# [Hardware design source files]
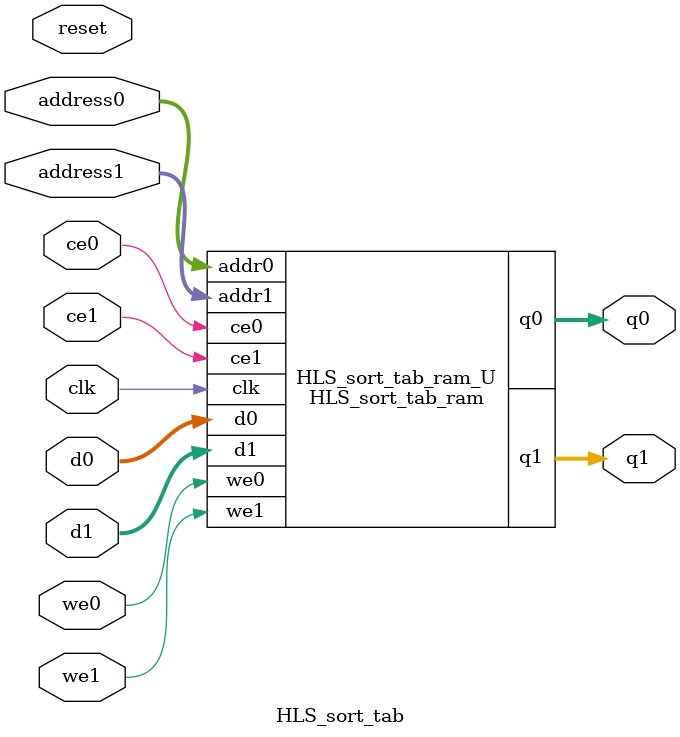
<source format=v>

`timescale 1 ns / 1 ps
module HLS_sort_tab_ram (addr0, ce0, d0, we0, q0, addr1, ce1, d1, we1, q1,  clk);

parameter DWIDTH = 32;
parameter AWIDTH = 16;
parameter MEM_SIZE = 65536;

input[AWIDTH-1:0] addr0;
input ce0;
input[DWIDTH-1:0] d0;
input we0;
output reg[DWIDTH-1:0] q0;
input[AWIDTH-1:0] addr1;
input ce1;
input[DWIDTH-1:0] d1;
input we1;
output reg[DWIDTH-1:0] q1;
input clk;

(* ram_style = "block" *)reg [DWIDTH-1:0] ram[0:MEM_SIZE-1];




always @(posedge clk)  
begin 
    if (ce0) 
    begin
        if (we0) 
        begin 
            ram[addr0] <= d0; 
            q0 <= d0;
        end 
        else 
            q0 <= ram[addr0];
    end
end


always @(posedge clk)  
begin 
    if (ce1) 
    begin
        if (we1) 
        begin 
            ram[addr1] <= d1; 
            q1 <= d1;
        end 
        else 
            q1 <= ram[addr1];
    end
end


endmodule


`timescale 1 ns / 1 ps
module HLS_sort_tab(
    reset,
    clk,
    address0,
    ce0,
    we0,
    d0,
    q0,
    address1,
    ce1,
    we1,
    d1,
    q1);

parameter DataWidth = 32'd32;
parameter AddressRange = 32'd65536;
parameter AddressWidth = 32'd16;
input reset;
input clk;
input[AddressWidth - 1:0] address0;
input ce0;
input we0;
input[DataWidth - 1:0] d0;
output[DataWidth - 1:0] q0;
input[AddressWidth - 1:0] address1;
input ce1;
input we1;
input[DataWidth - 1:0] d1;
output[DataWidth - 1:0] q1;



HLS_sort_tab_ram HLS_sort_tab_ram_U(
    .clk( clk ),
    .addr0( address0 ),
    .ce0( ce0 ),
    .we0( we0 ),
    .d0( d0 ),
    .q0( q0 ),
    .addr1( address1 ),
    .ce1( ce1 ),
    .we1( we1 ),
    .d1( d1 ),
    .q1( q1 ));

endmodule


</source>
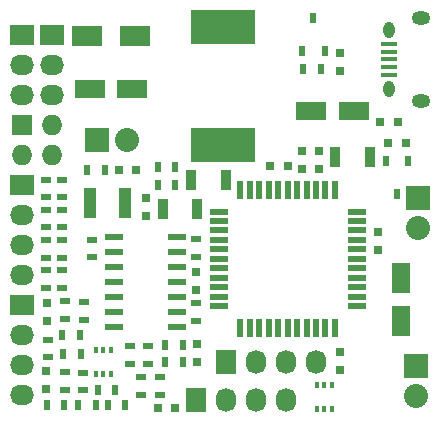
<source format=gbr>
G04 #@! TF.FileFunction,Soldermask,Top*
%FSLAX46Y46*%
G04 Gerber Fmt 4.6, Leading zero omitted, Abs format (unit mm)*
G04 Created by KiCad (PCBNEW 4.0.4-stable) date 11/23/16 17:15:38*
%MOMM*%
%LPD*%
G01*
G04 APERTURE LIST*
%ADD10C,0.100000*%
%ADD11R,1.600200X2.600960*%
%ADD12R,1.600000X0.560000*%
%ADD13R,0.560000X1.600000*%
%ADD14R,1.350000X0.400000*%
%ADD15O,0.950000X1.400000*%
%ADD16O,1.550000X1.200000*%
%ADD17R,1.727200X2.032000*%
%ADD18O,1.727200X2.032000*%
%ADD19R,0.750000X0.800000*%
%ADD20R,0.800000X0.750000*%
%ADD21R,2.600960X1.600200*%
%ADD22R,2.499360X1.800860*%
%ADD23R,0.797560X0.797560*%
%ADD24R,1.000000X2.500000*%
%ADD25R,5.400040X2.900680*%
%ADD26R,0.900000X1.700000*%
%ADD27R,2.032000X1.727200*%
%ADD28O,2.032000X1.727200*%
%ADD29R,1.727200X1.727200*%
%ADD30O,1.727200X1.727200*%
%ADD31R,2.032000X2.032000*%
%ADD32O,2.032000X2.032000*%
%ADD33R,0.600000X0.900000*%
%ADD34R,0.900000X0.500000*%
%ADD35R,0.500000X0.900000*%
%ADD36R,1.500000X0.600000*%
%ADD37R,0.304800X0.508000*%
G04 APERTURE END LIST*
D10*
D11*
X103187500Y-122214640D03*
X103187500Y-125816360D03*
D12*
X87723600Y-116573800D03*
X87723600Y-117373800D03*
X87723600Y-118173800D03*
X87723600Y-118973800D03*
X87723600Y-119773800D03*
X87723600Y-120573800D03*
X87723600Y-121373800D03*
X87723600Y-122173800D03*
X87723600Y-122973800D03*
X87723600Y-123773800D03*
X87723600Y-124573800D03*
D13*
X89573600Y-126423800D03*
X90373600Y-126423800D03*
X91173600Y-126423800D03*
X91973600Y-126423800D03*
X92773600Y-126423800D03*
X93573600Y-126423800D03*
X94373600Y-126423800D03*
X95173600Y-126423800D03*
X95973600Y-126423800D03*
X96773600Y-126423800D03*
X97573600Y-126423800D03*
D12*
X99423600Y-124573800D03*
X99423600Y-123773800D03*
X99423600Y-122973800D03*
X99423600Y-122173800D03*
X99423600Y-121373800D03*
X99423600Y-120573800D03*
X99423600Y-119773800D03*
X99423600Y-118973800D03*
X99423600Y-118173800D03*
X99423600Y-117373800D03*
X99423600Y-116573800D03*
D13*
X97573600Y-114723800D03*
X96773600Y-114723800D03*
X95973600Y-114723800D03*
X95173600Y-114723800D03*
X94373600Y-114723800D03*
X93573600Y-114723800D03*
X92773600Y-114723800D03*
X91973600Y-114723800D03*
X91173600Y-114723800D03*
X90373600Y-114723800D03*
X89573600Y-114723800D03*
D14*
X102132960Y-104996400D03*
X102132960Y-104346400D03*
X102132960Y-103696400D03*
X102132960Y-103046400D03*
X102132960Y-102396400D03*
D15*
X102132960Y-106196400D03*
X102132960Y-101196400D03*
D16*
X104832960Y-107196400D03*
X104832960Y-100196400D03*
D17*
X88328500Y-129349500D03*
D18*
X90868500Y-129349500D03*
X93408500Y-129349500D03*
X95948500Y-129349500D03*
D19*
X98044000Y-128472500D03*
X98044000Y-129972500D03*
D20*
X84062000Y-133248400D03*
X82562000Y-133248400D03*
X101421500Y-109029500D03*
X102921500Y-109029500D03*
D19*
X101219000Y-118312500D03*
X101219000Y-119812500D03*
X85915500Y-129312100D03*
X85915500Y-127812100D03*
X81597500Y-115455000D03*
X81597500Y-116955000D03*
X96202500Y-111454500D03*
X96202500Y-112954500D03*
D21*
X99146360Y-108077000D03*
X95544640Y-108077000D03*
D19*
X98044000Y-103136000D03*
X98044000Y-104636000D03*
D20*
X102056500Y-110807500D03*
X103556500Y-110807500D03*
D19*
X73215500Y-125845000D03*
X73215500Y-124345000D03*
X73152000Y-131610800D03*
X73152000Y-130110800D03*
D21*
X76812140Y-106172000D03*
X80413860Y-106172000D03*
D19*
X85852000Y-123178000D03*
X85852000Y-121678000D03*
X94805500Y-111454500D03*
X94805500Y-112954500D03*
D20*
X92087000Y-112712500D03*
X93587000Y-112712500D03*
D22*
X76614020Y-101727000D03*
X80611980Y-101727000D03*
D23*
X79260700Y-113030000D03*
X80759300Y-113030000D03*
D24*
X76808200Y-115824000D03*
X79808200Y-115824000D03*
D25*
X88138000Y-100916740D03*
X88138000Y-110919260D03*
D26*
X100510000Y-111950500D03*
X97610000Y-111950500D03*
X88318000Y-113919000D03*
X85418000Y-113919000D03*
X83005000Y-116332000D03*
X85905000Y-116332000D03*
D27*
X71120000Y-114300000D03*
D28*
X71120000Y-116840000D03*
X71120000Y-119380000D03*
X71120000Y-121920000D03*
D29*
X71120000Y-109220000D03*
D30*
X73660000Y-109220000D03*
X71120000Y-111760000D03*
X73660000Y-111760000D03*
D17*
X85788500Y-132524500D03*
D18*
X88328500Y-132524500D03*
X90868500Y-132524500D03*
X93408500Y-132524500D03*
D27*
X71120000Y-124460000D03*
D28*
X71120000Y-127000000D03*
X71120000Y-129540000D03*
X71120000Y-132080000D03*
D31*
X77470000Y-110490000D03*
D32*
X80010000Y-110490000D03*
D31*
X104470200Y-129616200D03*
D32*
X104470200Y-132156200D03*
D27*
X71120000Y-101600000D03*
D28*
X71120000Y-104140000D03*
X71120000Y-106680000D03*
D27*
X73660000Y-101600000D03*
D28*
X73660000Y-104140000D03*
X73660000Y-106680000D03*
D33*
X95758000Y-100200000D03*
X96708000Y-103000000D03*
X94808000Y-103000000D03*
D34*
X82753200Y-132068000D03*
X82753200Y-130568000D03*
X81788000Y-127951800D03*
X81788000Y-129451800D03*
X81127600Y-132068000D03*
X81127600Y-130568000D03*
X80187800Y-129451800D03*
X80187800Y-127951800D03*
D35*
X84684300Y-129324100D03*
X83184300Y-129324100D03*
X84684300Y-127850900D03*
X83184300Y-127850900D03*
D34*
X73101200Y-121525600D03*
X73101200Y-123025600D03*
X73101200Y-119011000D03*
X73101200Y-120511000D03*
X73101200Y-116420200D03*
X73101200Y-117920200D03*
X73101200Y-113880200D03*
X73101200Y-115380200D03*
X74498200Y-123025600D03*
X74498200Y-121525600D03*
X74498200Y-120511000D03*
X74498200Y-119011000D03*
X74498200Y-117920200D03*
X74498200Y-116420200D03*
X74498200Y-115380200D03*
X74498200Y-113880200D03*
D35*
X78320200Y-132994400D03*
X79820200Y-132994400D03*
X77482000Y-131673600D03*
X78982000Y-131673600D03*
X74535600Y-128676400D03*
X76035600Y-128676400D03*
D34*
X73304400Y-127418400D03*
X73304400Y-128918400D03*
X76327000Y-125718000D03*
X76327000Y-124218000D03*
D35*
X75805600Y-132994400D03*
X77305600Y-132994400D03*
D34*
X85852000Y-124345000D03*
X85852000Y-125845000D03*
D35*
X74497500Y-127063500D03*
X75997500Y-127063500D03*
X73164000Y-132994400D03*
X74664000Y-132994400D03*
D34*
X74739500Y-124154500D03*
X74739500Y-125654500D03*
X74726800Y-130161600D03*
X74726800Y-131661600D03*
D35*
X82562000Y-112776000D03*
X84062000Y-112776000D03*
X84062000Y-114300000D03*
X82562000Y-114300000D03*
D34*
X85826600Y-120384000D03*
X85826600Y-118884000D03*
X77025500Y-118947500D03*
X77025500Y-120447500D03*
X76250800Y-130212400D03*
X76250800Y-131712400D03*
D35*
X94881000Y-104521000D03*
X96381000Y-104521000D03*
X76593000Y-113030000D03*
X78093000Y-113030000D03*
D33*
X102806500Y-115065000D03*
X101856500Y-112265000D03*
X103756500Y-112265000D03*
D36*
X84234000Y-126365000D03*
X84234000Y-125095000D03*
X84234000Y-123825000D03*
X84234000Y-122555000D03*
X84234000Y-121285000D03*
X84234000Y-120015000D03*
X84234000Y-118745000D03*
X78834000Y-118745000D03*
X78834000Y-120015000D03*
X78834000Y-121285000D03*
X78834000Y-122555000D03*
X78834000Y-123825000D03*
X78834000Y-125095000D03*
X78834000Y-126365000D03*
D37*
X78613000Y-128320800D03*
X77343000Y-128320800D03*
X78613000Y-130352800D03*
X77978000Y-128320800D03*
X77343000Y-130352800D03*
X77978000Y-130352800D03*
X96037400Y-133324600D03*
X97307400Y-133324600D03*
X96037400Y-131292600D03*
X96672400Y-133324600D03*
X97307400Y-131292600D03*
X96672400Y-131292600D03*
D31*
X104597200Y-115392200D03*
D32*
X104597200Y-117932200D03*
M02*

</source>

# [Work required]
Looking at the records above, work out how many lines hold "parameter" and write only that number.

# [Exercise response]
6